_問題_
次に示す映画『ウィッシュ』の感想文について、最後の文に続く部分を書きなさい。

_提示文_
ディズニー100周年の最新作『ウィッシュ』は概ね良かったが、終幕における魔法の取り扱いは最悪だった

※ゴリゴリのネタバレを含みます。ノーネタバレで『ウィッシュ』を視聴したい方はご遠慮ください。


12/15(金)に公開されたディズニー最新アニメーション『ウィッシュ』を、公開二日後の12/17(日)に同居人と映画館へ観に行った。

同居人はディズニー愛好家なので、ディズニー+のサブスク商売優先の粗製乱造、ポリコレ過多と言った、昨今のディズニーアニメーションを取り巻くきな臭い事情を兼ねてからある程度憂慮していた。
それだけに、ディズニーアニメーションスタジオ100周年の節目となる今作をそれなりに重要視していた。僕もそんな同居人に影響されて(毒されて?)、そういう目で鑑賞するという自覚を持って映画館へ足を運んだ。

全体としては「観に行って良かった」と思える作品だった。本題より先に、良かった点と悪かった点を箇条書きでまとめる。

_保存データ_
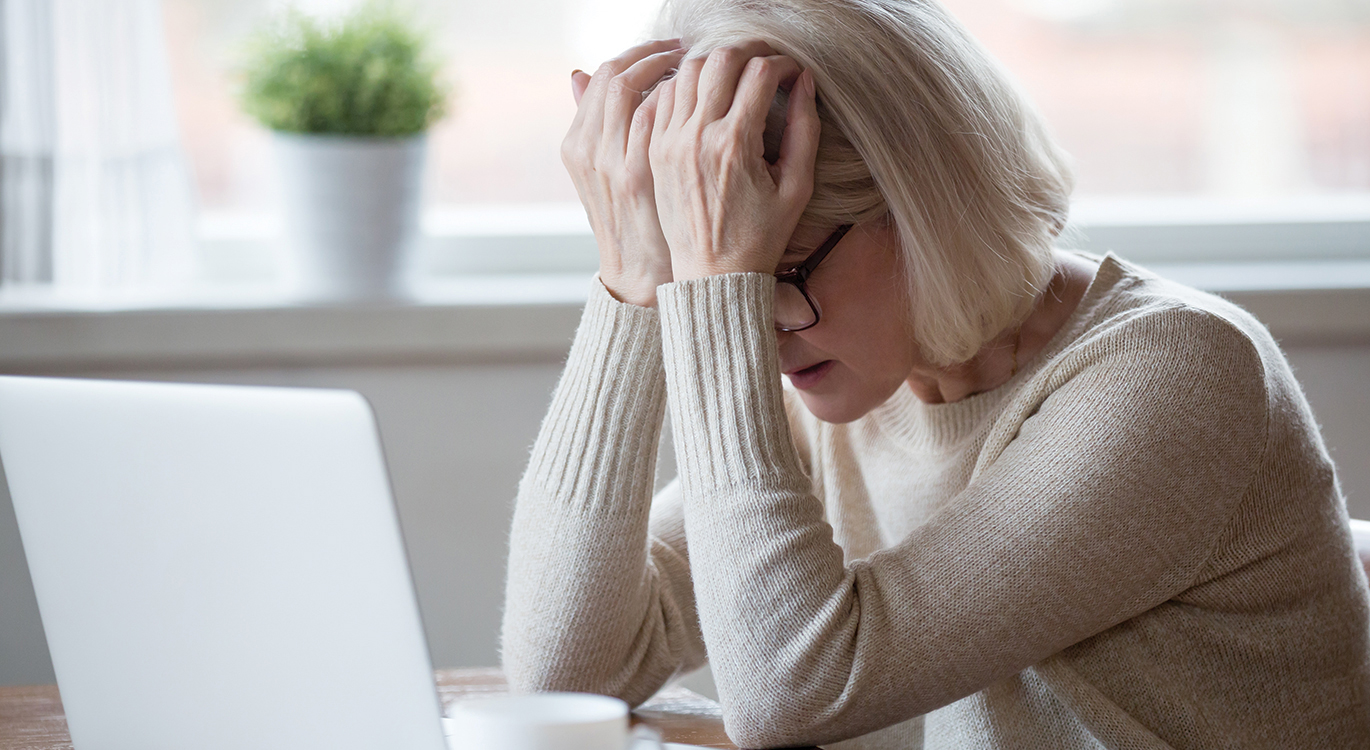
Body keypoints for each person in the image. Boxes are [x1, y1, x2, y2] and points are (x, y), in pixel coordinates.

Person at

==

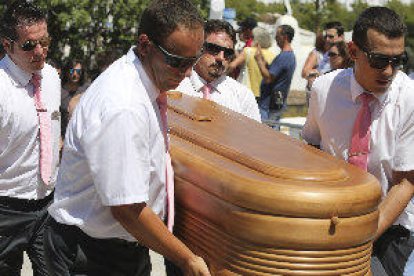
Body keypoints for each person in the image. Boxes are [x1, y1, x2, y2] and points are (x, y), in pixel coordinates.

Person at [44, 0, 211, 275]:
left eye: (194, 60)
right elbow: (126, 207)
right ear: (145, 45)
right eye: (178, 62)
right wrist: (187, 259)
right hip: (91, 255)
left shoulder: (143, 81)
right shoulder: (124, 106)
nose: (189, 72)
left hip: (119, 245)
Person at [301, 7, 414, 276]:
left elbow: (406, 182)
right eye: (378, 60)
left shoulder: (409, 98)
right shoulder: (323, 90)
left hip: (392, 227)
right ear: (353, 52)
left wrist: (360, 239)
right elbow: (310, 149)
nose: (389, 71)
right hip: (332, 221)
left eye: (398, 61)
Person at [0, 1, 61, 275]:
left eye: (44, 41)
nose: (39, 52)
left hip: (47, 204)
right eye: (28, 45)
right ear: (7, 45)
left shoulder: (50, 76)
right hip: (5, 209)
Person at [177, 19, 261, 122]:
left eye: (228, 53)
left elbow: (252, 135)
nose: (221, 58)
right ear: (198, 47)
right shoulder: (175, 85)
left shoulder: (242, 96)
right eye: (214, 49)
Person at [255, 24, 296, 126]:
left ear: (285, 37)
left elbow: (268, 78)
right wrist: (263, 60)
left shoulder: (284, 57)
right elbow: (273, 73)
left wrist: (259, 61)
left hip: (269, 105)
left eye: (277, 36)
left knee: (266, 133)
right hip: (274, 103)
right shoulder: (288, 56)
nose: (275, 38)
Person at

==

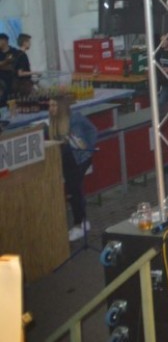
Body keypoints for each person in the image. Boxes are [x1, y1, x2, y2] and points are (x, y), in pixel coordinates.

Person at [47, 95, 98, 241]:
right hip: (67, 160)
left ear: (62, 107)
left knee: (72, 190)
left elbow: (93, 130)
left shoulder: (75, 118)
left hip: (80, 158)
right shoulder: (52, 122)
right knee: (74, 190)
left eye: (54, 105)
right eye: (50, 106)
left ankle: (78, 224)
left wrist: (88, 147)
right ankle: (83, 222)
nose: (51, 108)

_解答_
良かった点

・「権力の集中」という時代に即した背景設定
舞台となる国ロサスでは王のみが魔法を所持している。民衆は、自分の力ではかなわないと判断した「夢」を王に捧げて、夢が何だったのかすら忘れてなんとなく生きることになる。
月に1度、国王は、夢を忘れ去った民衆のうち1人を選んで、その夢を魔法の力で叶えるイベントを催す。民はそれを楽しみに生きているし、アーシャの祖父のように中々選ばれない人は、毎月ガッカリし続けている。
物凄く乱暴に言えば
従順な民たちは政府が発行している宝くじの当選を夢見て生活している
「宝くじの購入に全財産を税金として持ってかれるから個人的には夢のために行動することができないけど、まあでも平和に生きられてるよ」
という世界観である。

・「個人の夢のあり方」を軸にしたわかりやすいメッセージ性
アーシャは「魔法使いの弟子」志望として国王と面会する。主人公補正もあって国王に気に入られ、「夢」を管理する部屋に招き入れられる。祖父の夢を見つけ、叶えてほしいと嘆願するも「反乱分子を作りかねない」という理由で国王に却下されてしまった。あんまりだということでアーシャは立ち上がる。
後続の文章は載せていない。